- [Source data]:
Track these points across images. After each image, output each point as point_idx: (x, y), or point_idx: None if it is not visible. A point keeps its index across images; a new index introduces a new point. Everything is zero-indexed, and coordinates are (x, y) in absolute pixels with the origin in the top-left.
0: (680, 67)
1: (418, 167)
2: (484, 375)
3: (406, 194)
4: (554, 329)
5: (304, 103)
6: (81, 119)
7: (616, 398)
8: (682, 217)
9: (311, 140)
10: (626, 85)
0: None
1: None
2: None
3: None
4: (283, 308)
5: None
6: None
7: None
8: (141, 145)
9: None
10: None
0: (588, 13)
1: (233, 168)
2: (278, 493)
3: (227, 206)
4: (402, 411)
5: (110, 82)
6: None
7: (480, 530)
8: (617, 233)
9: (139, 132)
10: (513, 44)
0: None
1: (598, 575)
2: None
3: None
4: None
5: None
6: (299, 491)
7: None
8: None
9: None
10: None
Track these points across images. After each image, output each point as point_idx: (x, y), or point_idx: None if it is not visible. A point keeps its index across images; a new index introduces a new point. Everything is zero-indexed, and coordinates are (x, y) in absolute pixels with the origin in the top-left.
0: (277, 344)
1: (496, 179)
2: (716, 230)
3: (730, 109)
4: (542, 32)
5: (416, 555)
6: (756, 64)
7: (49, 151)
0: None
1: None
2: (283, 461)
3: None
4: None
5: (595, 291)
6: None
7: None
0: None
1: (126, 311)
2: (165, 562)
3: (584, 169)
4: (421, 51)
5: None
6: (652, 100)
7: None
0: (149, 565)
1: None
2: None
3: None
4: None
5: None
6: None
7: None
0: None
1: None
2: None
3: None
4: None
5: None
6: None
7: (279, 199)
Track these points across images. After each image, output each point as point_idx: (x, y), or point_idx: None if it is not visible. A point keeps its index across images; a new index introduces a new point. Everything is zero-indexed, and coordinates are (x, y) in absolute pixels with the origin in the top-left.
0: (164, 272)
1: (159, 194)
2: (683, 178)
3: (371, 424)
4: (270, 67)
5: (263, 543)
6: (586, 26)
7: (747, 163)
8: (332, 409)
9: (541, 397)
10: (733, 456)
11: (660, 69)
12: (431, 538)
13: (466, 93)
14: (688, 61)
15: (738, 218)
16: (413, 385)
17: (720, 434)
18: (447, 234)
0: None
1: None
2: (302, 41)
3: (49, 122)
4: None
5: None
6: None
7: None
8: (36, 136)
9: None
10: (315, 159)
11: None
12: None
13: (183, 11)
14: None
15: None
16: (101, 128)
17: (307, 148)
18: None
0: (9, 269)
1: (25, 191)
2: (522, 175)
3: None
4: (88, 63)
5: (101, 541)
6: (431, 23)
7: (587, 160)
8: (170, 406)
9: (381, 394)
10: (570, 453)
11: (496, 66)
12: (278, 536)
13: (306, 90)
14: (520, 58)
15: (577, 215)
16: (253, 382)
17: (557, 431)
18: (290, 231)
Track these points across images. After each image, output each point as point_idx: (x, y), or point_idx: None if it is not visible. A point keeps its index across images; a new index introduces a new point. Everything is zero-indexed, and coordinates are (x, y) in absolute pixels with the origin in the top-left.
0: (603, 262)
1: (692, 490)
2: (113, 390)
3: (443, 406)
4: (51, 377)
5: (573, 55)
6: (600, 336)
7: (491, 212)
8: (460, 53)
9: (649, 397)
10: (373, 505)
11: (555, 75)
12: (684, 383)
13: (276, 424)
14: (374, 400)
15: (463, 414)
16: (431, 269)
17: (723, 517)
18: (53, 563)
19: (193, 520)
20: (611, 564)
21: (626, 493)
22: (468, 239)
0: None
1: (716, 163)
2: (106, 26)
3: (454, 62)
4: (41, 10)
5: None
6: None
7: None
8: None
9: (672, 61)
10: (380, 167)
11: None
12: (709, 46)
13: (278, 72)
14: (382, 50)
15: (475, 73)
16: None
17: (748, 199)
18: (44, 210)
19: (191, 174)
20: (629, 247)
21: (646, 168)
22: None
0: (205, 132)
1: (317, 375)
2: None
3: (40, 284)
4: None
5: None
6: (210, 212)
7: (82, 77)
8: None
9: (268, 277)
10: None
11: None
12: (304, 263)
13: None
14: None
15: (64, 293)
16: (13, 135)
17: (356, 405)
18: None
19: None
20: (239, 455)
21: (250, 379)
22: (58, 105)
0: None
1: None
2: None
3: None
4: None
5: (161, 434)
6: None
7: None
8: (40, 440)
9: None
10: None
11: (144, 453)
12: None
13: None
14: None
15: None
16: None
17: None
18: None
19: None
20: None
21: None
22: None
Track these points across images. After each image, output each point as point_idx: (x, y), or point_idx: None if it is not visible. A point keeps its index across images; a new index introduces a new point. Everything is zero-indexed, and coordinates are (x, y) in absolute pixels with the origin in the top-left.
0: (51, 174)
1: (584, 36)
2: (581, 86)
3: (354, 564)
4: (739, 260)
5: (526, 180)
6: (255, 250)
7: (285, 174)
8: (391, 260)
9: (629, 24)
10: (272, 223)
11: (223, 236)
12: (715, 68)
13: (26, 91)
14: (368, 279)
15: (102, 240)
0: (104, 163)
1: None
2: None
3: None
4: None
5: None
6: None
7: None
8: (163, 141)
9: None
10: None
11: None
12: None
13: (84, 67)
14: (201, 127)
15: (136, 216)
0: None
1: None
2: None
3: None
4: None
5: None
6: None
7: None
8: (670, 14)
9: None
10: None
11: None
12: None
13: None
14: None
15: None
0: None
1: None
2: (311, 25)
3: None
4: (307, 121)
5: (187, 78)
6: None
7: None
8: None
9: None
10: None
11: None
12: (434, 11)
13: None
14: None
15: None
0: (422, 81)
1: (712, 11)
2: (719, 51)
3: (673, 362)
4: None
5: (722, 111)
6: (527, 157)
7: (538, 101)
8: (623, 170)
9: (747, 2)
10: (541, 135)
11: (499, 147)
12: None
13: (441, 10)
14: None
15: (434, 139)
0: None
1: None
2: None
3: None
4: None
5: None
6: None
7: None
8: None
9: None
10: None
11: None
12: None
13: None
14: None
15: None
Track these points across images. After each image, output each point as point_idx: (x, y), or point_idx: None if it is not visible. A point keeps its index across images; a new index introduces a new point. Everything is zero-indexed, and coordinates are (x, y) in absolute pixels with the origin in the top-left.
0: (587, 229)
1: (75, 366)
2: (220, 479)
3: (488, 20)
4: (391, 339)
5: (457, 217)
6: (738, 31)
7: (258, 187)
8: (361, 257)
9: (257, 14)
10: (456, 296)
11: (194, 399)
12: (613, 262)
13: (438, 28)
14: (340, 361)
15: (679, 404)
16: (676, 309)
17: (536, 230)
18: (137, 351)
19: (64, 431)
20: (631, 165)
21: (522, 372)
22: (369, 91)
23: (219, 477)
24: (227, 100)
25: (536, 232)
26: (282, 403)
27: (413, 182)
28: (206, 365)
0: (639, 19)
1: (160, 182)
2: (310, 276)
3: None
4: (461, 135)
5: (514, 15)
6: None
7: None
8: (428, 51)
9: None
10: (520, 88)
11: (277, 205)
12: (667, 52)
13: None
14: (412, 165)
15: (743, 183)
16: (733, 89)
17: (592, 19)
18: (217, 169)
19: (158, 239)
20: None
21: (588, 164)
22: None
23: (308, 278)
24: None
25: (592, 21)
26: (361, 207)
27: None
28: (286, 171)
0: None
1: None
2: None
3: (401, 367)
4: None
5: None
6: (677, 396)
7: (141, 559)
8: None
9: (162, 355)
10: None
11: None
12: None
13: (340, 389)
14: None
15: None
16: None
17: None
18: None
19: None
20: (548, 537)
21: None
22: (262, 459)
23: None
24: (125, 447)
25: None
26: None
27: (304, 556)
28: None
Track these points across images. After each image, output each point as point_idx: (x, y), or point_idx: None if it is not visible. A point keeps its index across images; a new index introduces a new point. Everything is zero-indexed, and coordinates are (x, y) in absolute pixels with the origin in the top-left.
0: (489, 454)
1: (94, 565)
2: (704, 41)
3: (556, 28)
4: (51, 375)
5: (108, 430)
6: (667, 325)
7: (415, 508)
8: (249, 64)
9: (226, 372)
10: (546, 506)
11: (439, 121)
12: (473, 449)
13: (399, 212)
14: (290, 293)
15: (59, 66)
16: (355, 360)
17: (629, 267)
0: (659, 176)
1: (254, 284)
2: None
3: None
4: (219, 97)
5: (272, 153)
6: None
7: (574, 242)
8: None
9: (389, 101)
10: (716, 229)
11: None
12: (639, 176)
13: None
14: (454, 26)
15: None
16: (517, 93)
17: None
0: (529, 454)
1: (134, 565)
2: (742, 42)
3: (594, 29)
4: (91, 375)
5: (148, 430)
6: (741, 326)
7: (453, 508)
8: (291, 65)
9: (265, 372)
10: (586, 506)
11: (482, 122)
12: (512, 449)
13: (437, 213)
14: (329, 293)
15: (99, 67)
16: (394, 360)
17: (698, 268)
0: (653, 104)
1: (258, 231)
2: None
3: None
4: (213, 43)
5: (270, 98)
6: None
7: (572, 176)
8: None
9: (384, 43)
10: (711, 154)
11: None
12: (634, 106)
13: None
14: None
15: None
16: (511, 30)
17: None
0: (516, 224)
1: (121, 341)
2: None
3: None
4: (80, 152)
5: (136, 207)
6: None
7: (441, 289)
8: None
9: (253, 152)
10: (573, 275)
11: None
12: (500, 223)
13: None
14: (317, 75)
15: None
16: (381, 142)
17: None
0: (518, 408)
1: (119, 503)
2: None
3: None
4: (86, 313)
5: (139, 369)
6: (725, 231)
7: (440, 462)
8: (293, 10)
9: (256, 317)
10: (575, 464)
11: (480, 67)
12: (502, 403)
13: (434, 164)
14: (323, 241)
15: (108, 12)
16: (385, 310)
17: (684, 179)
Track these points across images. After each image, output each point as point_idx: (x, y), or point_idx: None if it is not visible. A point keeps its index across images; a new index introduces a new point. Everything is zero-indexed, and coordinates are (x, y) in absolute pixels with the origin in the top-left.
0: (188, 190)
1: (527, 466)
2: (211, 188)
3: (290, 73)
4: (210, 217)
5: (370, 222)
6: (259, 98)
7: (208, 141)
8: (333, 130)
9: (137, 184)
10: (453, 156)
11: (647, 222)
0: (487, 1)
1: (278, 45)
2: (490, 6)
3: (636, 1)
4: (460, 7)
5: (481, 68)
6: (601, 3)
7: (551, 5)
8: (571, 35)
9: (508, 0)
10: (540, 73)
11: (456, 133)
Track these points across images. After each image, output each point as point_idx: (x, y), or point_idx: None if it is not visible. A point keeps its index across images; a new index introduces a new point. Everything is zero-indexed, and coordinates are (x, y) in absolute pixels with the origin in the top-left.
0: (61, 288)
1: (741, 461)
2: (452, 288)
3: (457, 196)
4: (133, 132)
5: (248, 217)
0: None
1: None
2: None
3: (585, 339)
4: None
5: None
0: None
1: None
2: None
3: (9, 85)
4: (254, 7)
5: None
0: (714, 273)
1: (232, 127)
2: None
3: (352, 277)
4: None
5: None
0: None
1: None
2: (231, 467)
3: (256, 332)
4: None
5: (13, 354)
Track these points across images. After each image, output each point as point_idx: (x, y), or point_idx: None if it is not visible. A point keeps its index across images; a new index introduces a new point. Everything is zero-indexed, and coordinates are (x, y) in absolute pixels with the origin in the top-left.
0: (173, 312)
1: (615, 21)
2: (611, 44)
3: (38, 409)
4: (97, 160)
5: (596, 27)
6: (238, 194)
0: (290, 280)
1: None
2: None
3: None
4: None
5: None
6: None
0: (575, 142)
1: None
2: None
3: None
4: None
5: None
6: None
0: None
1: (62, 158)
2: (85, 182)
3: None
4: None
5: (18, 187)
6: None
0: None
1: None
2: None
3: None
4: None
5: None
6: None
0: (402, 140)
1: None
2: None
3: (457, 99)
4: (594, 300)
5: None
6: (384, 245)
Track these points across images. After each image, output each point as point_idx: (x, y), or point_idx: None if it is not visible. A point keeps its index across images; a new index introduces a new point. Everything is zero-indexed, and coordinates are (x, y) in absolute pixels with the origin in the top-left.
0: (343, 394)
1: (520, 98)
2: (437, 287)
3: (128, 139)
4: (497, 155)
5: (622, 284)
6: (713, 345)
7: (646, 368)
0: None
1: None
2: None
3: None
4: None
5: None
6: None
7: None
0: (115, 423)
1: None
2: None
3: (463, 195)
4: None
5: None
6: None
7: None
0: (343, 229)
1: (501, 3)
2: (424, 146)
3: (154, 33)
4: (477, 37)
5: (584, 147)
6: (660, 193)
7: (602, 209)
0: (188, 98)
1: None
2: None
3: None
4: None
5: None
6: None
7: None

- [Exercise brief]: Lay out everything from the first line of the entries down to and including the line containing "10: (513, 44)" as a Markdown table, with a Row column that numbers each line and a Text column that holds the line itself. Leave out any blank lines.

- [In response]:
| Row | Text |
|---|---|
| 1 | Track these points across images. After each image, output each point as point_idx: (x, y), or point_idx: None if it is not visible. A point keeps its index across images; a new index introduces a new point. Everything is zero-indexed, and coordinates are (x, y) in absolute pixels with the origin in the top-left. |
| 2 | 0: (680, 67) |
| 3 | 1: (418, 167) |
| 4 | 2: (484, 375) |
| 5 | 3: (406, 194) |
| 6 | 4: (554, 329) |
| 7 | 5: (304, 103) |
| 8 | 6: (81, 119) |
| 9 | 7: (616, 398) |
| 10 | 8: (682, 217) |
| 11 | 9: (311, 140) |
| 12 | 10: (626, 85) |
| 13 | 0: None |
| 14 | 1: None |
| 15 | 2: None |
| 16 | 3: None |
| 17 | 4: (283, 308) |
| 18 | 5: None |
| 19 | 6: None |
| 20 | 7: None |
| 21 | 8: (141, 145) |
| 22 | 9: None |
| 23 | 10: None |
| 24 | 0: (588, 13) |
| 25 | 1: (233, 168) |
| 26 | 2: (278, 493) |
| 27 | 3: (227, 206) |
| 28 | 4: (402, 411) |
| 29 | 5: (110, 82) |
| 30 | 6: None |
| 31 | 7: (480, 530) |
| 32 | 8: (617, 233) |
| 33 | 9: (139, 132) |
| 34 | 10: (513, 44) |